LAW8558 : International Criminal Law
- Offered for Year: 2019/20
- Module Leader(s): Dr Elena Katselli
- Lecturer: Miss Jenny Johnstone
- Owning School: Newcastle Law School
- Teaching Location: Newcastle City Campus
|Semester 1 Credit Value:||10|
This module aims to give students:
- comprehensive knowledge and understanding of how international criminal law evolved, particularly in the post-World War II era;
- an understanding of the substantive law according to which an individual may be held criminally responsible for serious violations of international law such as war crimes and crimes against humanity;
- the ability to critically assess the role of State immunities, amnesties and defences (i.e. superior orders) in international criminal law;
- in-depth analysis of the existing international judicial mechanisms available for the punishment of individuals responsible for international crimes and to critically assess their strengths and weaknesses.
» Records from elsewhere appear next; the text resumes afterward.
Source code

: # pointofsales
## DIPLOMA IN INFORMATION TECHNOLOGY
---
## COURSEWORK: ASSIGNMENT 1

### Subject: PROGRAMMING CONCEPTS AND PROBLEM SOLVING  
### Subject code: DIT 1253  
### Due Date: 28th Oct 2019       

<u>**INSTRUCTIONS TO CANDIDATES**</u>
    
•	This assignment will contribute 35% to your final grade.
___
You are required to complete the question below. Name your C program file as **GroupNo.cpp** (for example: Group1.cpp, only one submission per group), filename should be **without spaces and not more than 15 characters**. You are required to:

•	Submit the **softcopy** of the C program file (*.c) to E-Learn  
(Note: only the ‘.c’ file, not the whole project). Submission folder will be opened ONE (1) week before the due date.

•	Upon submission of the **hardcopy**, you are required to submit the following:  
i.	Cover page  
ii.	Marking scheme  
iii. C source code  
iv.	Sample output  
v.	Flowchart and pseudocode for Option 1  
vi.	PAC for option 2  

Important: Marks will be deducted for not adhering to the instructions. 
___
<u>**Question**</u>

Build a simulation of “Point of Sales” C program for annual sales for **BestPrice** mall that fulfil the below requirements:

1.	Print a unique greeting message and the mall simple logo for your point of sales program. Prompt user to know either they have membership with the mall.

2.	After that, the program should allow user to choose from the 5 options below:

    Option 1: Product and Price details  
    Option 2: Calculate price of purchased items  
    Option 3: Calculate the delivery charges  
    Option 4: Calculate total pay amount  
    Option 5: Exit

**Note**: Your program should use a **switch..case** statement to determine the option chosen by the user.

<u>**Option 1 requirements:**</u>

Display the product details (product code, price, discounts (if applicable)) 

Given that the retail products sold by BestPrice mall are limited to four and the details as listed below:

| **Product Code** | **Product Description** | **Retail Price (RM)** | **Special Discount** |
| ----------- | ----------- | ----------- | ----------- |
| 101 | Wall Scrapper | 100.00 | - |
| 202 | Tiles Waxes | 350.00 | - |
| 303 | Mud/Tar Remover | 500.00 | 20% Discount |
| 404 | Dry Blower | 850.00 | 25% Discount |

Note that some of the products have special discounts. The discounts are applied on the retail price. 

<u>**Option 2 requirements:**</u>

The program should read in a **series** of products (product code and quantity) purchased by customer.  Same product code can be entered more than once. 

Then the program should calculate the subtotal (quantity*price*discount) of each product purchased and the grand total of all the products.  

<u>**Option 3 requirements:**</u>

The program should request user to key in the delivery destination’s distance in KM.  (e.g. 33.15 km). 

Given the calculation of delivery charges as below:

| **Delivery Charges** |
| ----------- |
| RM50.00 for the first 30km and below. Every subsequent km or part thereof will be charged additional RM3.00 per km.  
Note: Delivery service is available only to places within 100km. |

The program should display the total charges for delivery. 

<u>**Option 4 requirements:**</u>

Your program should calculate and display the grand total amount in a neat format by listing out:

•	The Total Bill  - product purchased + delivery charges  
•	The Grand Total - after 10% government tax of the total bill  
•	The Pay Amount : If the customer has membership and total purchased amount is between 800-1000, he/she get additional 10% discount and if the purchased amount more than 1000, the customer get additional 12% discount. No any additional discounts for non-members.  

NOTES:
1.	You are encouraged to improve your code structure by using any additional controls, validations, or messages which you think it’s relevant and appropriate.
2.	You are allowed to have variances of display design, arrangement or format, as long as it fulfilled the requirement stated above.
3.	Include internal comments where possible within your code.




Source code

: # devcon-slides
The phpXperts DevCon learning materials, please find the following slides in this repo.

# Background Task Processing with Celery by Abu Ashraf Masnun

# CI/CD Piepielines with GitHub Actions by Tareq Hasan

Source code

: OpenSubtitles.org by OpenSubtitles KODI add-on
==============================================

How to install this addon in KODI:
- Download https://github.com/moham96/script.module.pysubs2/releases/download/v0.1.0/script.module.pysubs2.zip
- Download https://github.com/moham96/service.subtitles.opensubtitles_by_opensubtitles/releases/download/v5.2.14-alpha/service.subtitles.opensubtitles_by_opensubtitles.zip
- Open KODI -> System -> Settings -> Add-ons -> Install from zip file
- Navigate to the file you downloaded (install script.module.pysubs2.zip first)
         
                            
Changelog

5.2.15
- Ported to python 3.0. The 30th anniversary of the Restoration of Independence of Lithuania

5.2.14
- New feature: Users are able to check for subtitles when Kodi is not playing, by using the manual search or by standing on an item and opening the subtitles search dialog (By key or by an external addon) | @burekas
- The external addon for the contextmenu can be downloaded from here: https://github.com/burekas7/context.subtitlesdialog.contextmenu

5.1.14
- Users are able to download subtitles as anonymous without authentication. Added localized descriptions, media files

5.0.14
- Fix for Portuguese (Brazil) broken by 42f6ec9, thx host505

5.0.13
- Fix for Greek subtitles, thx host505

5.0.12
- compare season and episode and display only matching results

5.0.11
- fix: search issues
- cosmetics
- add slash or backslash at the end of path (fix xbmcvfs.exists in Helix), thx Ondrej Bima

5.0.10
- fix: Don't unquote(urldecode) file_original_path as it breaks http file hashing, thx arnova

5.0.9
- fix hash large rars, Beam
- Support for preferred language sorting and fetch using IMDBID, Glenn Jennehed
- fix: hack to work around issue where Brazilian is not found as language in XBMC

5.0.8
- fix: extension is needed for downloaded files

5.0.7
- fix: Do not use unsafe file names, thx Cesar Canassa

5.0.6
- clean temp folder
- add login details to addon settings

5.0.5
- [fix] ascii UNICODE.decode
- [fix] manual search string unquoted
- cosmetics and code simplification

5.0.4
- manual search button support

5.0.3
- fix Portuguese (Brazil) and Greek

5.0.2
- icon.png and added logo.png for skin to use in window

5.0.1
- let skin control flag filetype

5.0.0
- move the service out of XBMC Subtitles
The first part of the module will focus on substantive law, i.e. what constitutes an international crime, what is the applicable law and what is the role of State immunities, amnesties and defences for the prosecution of international crimes. The second part will focus predominantly on the international judicial mechanisms for the prosecution of international crimes, such as the International Criminal Court, the two ad hoc International Criminal Tribunals for the former Yugoslavia and Rwanda and the Special Court for Sierra Leone.
The module will enhance students’ ability to conduct independent research, to engage in critical legal thinking and to develop and present well-formulated and well-substantiated legal arguments.
Outline Of Syllabus
• Introduction: Nature of International Criminal Law
• War Crimes
• Crimes Against Humanity
• Amnesties – Immunities – Defences
• The Ad Hoc International Criminal Tribunals for the former Yugoslavia and Rwanda
• The International Criminal Court
• Other hybrid tribunals such as the Special Court for Sierra Leone
|Scheduled Learning And Teaching Activities||Small group teaching||8||2:00||16:00||N/A|
|Scheduled Learning And Teaching Activities||Drop-in/surgery||4||1:00||4:00||N/A|
|Guided Independent Study||Independent study||80||1:00||80:00||N/A|
Teaching Rationale And Relationship
The seminars will be interactive and will require advanced preparation. The rationale for this teaching method is to promote analytical, argumentative and critical skills essential for discourse. The learning methods will rely on directed self study for the contact teaching time and independent study for the preparation of assessed coursework which will bring together the knowledge, cognitive, research and the assessed key skills.
At the beginning of the module students will be given a problem-based question which will cover legal aspects to be considered in depth during the module. Students will be divided into groups and each group will be required to present their legal findings at the end of the semester and before submission of the essay.
The format of resits will be determined by the Board of Examiners
Assessment Rationale And Relationship
The coursework is justified in that it enables candidates to demonstrate in particular the outcome of research, written communication of a sophisticated order and the ability to show depth of understanding together with a range of cognitive skills.